Отсюда неодолимое желание превратить всех до одного заключенных, вплоть до французских офицеров, в носителей и проводников идей партии. Русская революция так и не сумела засыпать ров между «ними» и «нами», тогда как «культурная революция» почти что уверила многих, что Государство и Партия — это они, «массы»: хунвэйбины, не будучи членами партии, порой считали себя вправе исключать партийцев из рядов КПК. Коммунисты Запада тоже проходили через критику, самокритику, бесконечные собрания, навязывание канонических текстов; однако происходило это в основном в недрах самой партии. В Азии одни и те же нормы распространялись на всех.
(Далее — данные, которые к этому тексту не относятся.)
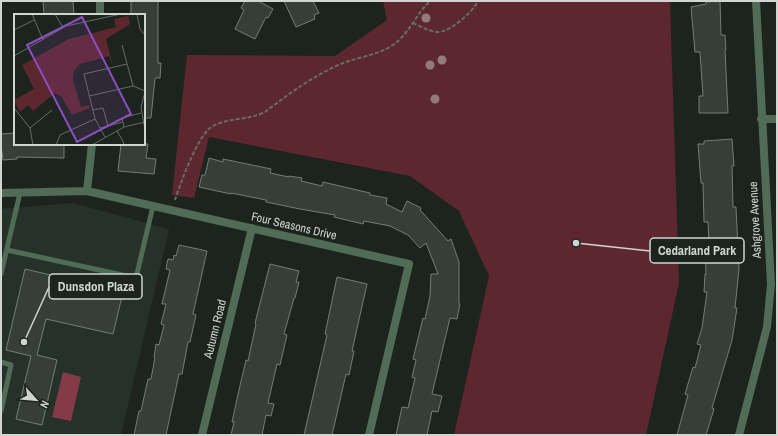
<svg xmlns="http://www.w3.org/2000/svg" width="778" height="436" viewBox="0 0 778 436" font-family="'Archivo Narrow',sans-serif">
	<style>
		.built { fill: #263229 }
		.green { fill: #5d272f }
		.water { fill: #843b45 }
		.building { fill: #363e38; stroke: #737c75 }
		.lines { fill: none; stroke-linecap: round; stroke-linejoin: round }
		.path { stroke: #666c67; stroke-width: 2; stroke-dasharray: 4 2; stroke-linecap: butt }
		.service { stroke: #506b56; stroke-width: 5 }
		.minor { stroke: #506b56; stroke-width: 8 }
		.tree { fill: #927c7b }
		.labels { text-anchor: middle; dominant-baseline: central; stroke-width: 3.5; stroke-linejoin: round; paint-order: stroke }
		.street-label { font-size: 12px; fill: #d0d5d1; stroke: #1d241e }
		.inset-road { fill: none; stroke: #656b66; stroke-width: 1 }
		.view { fill: #8c4ec3; fill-opacity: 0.15; stroke: #8c4ec3; stroke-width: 2 }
		.inset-edge { fill: none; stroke: #d0d5d1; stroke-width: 2 }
		.leader { fill: none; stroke: #d0d5d1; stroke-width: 1.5 }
		.callout-dot { fill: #d0d5d1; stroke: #1d241e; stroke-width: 1.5 }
		.callout { fill: #1d241e; stroke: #d0d5d1; stroke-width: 1.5 }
		.callout-label { font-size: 13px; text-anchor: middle; font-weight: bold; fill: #d0d5d1 }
	</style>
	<rect width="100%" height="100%" fill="#1d241e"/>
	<path class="built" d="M 73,203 L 169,229 L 121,435 L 1,435 L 1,209 Z"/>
	<path class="green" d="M 383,1 L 670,1 L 679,283 L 646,435 L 454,435 L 489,276 L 459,211 L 410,176 L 209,137 L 194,198 L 172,195 L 187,55 L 335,56 L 387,20 Z"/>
	<path class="water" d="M 63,372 L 81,377 L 71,421 L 52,417 Z"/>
	<path class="building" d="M 43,1 L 73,1 L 74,15 L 44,15 Z
		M 131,1 L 158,1 L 158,63 L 161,63 L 160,78 L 155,78 L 151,118 L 144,118 L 144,15 L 131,15 Z
		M 245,1 L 258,1 L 273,9 L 268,18 L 266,17 L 255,39 L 235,29 L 244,10 L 241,8 Z
		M 284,1 L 313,1 L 319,13 L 314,15 L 315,19 L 296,27 Z
		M 720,1 L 721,35 L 725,35 L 726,50 L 725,50 L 728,113 L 699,113 L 699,96 L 703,96 L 700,52 L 695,52 L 691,7 L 706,4 L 706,2 Z
		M 15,133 L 15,144 L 64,144 L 64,158 L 17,157 L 17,159 L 3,160 L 2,151 L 1,151 L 1,134 Z
		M 732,139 L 734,166 L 732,166 L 733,207 L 736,207 L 739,269 L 735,308 L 737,308 L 732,340 L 712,408 L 714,409 L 706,435 L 677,435 L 688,395 L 685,394 L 693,367 L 695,368 L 701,345 L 697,344 L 702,328 L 707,292 L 704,292 L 705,274 L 706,275 L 705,244 L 709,244 L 708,222 L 704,222 L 703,183 L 701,183 L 698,144 L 704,144 L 704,141 Z
		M 121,144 L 148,144 L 146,158 L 156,159 L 154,174 L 118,171 Z
		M 209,158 L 223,162 L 223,159 L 271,169 L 270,173 L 289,177 L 289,176 L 302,178 L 301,181 L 322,186 L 323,182 L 370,193 L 370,195 L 387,198 L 386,204 L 402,212 L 407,201 L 421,208 L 420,210 L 448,241 L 451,239 L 459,262 L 459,303 L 460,304 L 457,319 L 450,318 L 432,394 L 442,396 L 438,412 L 432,411 L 427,435 L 396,435 L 402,407 L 408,408 L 415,378 L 412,377 L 416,360 L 413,359 L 423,318 L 425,319 L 430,296 L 431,274 L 438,274 L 426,243 L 420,248 L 408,235 L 390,226 L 364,221 L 363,224 L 334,217 L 335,215 L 300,209 L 266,202 L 266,200 L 231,193 L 231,194 L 199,187 L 202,175 L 205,175 Z
		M 179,245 L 207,251 L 193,314 L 196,315 L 190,342 L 188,342 L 182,374 L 179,374 L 166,435 L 134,435 L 139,411 L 141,411 L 148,379 L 151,379 L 155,357 L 154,357 L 156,344 L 159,345 L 164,325 L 161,324 L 166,304 L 162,304 L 170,270 L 166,269 L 168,259 L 173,260 L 174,255 L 176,256 Z
		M 270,264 L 299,271 L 296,282 L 299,282 L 295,298 L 294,298 L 284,334 L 287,335 L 280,365 L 277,364 L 268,403 L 274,404 L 271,416 L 266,415 L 262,435 L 231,435 L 234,422 L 232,422 L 239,390 L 246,360 L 248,361 L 256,324 L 255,323 Z
		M 25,269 L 123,292 L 113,334 L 46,319 L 37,355 L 57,360 L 42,425 L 16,419 L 31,356 L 6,350 Z
		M 337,277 L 367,284 L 352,351 L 354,351 L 349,375 L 346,374 L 332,435 L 304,435 L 327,335 L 325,334 Z"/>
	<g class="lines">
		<path class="path" d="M 413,23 C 420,26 428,31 437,32 C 449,33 473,12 478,1
			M 175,200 C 180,184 197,138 210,128 C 214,125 221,122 227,121 C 240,118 253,118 265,112 C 290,93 314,75 343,63 C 359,57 378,55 393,45 C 409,34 416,14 430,1"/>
		<path class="service" d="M 7,250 L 136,278 L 153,206
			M 1,274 L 20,193
			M 1,362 L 11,365 L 1,411"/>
		<path class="minor" d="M 100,1 L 100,15
			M 761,119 L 777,119
			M 87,191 L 92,144
			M 1,193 L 87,191 L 409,264 L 369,435
			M 202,435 L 252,228
			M 739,435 L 767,327 L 771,284 L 756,1"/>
	</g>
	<g class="tree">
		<circle cx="426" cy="18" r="4.5"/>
		<circle cx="442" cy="60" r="4.5"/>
		<circle cx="430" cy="65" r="4.5"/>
		<circle cx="435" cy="99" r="4.5"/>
	</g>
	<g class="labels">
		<g class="street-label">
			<text transform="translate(755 220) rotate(-93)">Ashgrove Avenue</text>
			<text transform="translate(294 226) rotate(13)">Four Seasons Drive</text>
			<text transform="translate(215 329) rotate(-76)">Autumn Road</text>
		</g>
	</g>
	<g transform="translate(14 14)">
		<rect width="131" height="131" fill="#1d241e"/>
		<path d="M 114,2 L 116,10 L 92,25 L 99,52 L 95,42 L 66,50 L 60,57 L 59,66 L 67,93 L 75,91 L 76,94 L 58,101 L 48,83 L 41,79 L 19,97 L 14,91 L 6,98 L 0,86 L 20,75 L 8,51 L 55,25 L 102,13 L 100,5 Z" fill="#5d272f"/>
		<path class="inset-road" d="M 18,0 L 29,26M 41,0 L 49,14M 123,0 L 126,15 L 131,21M 0,16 L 20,6M 108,31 L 119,72M 0,42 L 52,12 L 107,0M 131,78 L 127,93 L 131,116M 75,82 L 119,72 L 131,77M 0,94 L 16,114 L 19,131M 79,96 L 89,94 L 94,112M 110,113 L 108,104 L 127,99M 16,114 L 38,96M 86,114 L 109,108M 103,117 L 110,129 L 108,131M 91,123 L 81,105 L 70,60 L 113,50M 42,131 L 46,121 L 81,105M 78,131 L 110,113 L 131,108"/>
		<path class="view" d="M 68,3 L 117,100 L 63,128 L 13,31 Z"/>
		<rect width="131" height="131" class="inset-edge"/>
	</g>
	<path class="leader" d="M576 243L650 251M24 342L49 287"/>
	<g class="callout-dot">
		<circle cx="576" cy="243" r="4"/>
		<circle cx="24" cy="342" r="4"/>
	</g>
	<g class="callout">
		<rect x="650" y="238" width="94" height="25" rx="4"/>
		<rect x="49" y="274" width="93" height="25" rx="4"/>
	</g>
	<g class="callout-label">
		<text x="697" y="255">Cedarland Park</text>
		<text x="96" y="291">Dunsdon Plaza</text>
	</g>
	<rect width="778" height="436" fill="none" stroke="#d0d5d1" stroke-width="4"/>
	<g transform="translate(36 400) rotate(117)" stroke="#1d241e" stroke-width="3" paint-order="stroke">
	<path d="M0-3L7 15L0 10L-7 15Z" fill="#d0d5d1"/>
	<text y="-6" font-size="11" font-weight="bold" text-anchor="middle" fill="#d0d5d1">N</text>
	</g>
</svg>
На репрессиях это отразилось двояко. Во-первых, в глаза бросается неоднократно подчеркивавшееся выше отсутствие необходимости оправдывать произвол статьями закона: все исчерпывалось политикой. Запоздалое принятие уголовных кодексов (в 1979 году в Китае, в 1986 году во Вьетнаме) совпало с окончанием «большого террора» в этих странах. Во-вторых, не могут не обратить на себя внимание повсеместная массовость и кровавость репрессий: они захватывали либо общество целиком, либо очень широкие его слои (крестьянство, горожан, интеллигенцию и т. д.). При Дэн Сяопине утверждалось, что во время «культурной революции» преследованиям подверглись сто миллионов китайцев… Проверить эту цифру невозможно; погибло, впрочем, не более миллиона человек — очень «либеральное» соотношение по сравнению с большими сталинскими «чистками». Действительно, зачем убивать, если можно как следует запугать? Неудивительно, что «политическая смертность» в немалой степени формировалась самоубийствами: интенсивность кампаний, в которых участвовали друзья, родные, соседи, оказалась для многих невыносимой — отступать было некуда.

Наши рассуждения требуют одной оговорки. Она касается Камбоджи (и в гораздо меньшей степени Лаоса). Туда никогда не проникало конфуцианство, политическая традиция Камбоджи в гораздо большей степени индийская, нежели китайская. Не стал ли апогей жестокости в Камбодже, превзошедшей все мировые аналоги, попыткой применения китайско-вьетнамских рецептов к отторгающему их населению? Здесь есть о чем поразмыслить; однако для этого необходимо тщательнее разобраться в ситуации, в которой разразилась камбоджийская драма.

Наша задача в данном случае формулировалась иначе: мы пытались понять специфику азиатского (точнее, китайско-азиатского) коммунизма. Читатель и сам может обнаружить его тесные связи с мировым коммунизмом и его главным вдохновителем — Советским Союзом. Мы заострили внимание на многих явлениях («чистый лист» — желание начать с абсолютного нуля, культ молодежи и манипулирование ею…), которые нетрудно выявить и на других континентах. Остановимся же на том, что судьбы коммунизма в Европе и Азии заставляют задуматься о принципиальных отличиях разных форм этого мирового феномена.